No nosso sistema atual (geometric network), os distritos são definidos por esses três objetos:
- válvulas
- pontos de medição
- pontos de interconexão ou interceptação
Aqui está uma ilustração simplificada do cenário:

A linha verde representa o Distrito A.
A linha azul representa o Distrito B
A válvula (representada por um símbolo de borboleta) está localizada na fronteira entre o Distrito A e o Distrito B.
O ponto de medição (PM) está muito próximo da válvula (cerca de 1 metro de distância) e pertence ao Distrito B.
Se configurarmos tanto a válvula quanto o PM como controladores de sub-rede, isso causará problemas na validação da sub-rede porque o tubo do meio (X) que na realidade é do distrito B seria definido como um novo mini distrito.

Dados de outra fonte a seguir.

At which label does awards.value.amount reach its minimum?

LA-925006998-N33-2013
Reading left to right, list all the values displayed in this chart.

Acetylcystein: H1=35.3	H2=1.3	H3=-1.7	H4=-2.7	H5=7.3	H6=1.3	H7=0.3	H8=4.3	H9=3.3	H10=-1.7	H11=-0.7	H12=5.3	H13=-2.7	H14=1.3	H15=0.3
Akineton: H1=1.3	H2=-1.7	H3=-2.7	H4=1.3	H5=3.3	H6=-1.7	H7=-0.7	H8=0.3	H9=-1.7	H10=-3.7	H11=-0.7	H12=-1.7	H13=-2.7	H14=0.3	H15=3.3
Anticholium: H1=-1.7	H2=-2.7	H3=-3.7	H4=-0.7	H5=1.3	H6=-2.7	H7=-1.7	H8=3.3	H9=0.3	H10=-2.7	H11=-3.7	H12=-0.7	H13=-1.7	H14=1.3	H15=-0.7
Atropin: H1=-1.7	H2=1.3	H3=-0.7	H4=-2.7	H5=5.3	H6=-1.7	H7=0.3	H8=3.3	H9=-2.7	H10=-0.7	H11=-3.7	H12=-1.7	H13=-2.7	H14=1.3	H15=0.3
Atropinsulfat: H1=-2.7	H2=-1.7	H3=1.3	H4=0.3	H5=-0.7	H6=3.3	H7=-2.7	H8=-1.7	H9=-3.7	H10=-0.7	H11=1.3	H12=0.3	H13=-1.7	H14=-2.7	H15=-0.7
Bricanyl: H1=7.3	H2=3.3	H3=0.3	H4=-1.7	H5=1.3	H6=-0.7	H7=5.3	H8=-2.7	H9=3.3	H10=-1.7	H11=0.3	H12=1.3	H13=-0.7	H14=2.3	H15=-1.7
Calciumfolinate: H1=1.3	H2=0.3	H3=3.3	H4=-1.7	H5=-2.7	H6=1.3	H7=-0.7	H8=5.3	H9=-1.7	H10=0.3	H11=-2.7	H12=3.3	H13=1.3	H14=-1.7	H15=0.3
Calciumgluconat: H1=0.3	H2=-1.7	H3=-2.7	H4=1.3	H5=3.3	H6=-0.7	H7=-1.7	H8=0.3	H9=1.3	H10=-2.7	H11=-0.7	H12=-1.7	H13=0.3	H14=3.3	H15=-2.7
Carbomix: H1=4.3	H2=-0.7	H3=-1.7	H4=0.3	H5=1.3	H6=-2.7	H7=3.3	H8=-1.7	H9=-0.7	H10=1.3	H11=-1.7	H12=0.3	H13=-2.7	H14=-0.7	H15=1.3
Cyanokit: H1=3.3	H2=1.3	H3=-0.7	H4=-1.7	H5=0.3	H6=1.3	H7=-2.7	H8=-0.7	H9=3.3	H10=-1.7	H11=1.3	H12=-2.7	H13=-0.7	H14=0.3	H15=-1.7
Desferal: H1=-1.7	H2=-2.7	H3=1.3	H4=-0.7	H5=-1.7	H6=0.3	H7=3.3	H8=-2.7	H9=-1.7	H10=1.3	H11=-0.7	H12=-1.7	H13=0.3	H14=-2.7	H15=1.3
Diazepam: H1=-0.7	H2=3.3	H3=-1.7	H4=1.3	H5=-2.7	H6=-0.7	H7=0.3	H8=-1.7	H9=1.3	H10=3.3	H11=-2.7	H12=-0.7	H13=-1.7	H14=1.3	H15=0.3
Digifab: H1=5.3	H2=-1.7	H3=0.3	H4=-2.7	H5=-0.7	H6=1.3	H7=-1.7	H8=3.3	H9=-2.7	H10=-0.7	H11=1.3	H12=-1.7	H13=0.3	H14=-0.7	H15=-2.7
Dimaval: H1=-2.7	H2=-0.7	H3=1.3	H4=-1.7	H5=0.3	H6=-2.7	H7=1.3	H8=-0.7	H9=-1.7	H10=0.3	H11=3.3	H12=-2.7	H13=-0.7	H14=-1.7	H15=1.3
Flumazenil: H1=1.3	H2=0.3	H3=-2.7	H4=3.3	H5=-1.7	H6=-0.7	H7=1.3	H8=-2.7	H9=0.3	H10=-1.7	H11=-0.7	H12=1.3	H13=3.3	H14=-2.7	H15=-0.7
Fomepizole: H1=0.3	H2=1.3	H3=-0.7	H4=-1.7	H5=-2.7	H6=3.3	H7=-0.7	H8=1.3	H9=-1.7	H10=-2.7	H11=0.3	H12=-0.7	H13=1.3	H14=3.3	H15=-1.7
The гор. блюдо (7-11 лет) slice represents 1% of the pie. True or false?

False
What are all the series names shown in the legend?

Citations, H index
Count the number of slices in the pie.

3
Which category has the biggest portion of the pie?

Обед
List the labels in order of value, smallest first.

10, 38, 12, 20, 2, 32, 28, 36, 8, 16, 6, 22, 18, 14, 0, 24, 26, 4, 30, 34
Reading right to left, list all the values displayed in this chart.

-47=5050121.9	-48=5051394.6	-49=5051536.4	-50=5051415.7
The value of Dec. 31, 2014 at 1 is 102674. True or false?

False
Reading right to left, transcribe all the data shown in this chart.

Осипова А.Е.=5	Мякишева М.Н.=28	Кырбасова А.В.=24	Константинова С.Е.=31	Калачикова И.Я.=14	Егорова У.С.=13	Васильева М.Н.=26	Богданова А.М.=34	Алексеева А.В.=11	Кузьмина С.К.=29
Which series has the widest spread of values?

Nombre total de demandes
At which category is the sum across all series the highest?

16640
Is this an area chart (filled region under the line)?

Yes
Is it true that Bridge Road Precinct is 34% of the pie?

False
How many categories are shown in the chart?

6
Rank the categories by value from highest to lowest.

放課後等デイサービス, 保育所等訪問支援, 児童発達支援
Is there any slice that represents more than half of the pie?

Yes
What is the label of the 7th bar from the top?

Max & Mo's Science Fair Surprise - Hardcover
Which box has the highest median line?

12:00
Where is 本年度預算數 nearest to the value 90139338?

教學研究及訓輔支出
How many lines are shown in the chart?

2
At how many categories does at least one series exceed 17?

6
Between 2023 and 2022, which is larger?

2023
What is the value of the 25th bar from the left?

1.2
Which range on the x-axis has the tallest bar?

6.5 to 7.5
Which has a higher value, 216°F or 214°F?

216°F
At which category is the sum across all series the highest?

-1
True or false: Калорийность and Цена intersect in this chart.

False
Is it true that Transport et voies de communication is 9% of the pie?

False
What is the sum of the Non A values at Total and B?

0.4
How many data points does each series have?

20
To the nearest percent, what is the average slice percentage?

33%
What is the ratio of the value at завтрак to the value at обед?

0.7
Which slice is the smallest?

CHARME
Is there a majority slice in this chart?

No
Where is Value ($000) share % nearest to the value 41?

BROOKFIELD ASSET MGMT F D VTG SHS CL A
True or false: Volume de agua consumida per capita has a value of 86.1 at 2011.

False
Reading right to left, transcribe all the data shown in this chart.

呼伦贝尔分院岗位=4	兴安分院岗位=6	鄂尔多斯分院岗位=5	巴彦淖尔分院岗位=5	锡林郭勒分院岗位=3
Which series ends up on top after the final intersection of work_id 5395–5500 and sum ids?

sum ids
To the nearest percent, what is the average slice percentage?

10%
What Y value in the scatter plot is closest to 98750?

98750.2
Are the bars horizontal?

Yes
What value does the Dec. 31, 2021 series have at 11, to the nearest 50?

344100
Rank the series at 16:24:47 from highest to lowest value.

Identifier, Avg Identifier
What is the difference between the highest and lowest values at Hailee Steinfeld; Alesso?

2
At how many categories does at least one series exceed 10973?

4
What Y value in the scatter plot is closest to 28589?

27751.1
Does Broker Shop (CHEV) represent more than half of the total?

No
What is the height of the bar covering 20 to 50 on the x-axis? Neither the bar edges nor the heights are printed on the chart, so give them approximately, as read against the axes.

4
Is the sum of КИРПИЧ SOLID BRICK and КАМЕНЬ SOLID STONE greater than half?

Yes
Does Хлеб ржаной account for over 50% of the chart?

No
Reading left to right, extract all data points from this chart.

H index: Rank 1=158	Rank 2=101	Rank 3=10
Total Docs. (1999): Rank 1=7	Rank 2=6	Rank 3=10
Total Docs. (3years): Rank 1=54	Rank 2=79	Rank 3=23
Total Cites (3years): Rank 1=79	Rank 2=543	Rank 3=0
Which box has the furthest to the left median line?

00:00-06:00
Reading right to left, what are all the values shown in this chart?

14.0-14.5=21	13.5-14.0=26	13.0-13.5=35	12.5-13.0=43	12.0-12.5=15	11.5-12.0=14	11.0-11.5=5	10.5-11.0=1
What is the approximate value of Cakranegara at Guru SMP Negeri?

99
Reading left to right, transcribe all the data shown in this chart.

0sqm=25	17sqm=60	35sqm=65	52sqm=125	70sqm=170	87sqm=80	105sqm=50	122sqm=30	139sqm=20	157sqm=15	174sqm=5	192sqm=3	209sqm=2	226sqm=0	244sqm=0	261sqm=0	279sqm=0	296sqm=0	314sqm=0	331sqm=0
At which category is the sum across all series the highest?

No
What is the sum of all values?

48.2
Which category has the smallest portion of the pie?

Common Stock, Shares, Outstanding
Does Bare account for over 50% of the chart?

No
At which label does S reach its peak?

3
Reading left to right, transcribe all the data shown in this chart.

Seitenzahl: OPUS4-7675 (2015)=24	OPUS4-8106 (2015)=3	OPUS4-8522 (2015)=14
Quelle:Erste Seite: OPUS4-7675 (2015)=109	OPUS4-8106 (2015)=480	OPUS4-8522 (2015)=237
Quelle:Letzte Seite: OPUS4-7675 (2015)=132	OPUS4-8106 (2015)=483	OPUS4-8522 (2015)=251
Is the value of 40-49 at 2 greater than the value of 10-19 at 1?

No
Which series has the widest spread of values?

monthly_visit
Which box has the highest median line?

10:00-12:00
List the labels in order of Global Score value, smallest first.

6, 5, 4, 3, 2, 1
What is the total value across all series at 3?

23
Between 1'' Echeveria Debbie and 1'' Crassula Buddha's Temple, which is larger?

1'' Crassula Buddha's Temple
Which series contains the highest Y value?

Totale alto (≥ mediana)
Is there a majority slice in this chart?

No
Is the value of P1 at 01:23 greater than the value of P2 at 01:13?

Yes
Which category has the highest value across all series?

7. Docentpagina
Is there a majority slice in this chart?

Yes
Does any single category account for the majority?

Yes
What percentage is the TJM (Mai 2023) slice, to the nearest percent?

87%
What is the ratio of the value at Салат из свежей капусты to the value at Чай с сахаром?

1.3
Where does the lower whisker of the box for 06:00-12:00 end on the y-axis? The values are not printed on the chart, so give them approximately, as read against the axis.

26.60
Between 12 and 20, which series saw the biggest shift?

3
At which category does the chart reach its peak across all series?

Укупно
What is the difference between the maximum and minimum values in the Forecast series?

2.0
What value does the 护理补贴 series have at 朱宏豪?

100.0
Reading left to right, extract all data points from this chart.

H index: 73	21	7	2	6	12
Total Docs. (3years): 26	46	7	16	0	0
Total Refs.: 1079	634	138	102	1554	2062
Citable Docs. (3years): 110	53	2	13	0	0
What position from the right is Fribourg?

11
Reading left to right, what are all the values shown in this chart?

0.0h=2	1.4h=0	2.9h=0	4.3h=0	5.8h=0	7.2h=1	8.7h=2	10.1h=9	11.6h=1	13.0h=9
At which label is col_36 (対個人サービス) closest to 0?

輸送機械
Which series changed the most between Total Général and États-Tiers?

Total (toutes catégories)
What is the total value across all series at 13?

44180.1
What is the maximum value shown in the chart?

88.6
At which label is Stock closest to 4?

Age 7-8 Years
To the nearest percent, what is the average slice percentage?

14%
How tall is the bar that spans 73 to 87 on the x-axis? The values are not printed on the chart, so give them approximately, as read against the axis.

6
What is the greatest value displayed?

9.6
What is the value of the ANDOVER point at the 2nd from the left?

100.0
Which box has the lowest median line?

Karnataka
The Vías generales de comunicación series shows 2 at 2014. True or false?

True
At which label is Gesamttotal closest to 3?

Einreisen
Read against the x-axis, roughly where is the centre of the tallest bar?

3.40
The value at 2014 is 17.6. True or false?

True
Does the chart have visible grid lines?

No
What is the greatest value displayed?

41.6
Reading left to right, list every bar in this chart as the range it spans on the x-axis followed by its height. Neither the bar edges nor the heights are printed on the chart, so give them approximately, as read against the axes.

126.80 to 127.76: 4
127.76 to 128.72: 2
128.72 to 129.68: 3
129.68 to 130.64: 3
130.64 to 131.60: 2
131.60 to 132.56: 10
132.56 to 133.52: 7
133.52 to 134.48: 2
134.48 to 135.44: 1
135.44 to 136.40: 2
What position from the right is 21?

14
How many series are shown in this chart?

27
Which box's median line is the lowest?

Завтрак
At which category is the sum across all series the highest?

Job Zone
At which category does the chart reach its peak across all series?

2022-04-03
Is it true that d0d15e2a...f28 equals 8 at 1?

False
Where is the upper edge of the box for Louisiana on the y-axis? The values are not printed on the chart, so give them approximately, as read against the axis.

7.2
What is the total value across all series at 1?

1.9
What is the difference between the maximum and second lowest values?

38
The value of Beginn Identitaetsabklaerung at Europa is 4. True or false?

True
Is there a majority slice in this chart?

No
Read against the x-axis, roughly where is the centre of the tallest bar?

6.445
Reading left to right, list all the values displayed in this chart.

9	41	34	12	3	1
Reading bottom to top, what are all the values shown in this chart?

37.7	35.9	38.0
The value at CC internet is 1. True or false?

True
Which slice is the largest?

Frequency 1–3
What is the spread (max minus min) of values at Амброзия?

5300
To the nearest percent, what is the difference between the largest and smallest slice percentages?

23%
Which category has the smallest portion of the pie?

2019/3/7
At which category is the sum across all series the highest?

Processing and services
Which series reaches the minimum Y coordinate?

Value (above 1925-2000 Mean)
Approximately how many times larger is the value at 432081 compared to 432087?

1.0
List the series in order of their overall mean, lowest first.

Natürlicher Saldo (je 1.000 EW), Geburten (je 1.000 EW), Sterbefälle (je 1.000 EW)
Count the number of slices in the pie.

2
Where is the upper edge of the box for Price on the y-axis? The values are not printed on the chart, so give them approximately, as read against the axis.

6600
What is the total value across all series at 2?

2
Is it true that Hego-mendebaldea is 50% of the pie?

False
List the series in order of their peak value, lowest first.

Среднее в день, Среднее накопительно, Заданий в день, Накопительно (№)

Minhas dúvidas e perguntas são:
É recomendado usar apenas válvulas como controladores de sub-rede e tratar os pontos de medição (PM) como ativos regulares logicamente conectados às válvulas? Em qual grupo fcl/ativo/tipo de ativo é melhor colocar os PM? Quais regras podemos usar (junção-aresta ou colocar o ponto de medição afastado da tubulação)?
- É recomendado usar apenas válvulas como controladores de sub-rede com um atributo que identifique que também são usados como PM?
Alternativamente, existe uma melhor prática para modelar pontos de medição e válvulas ambos como controladores de sub-rede quando estão tão próximos e pertencem ao mesmo distrito?
Como outras implementações da utility network lidaram com esse tipo de situação?
Existem regras ou configurações específicas da sub-rede que podem evitar erros de validação neste caso?
Obrigado antecipadamente por qualquer conselho ou exemplos!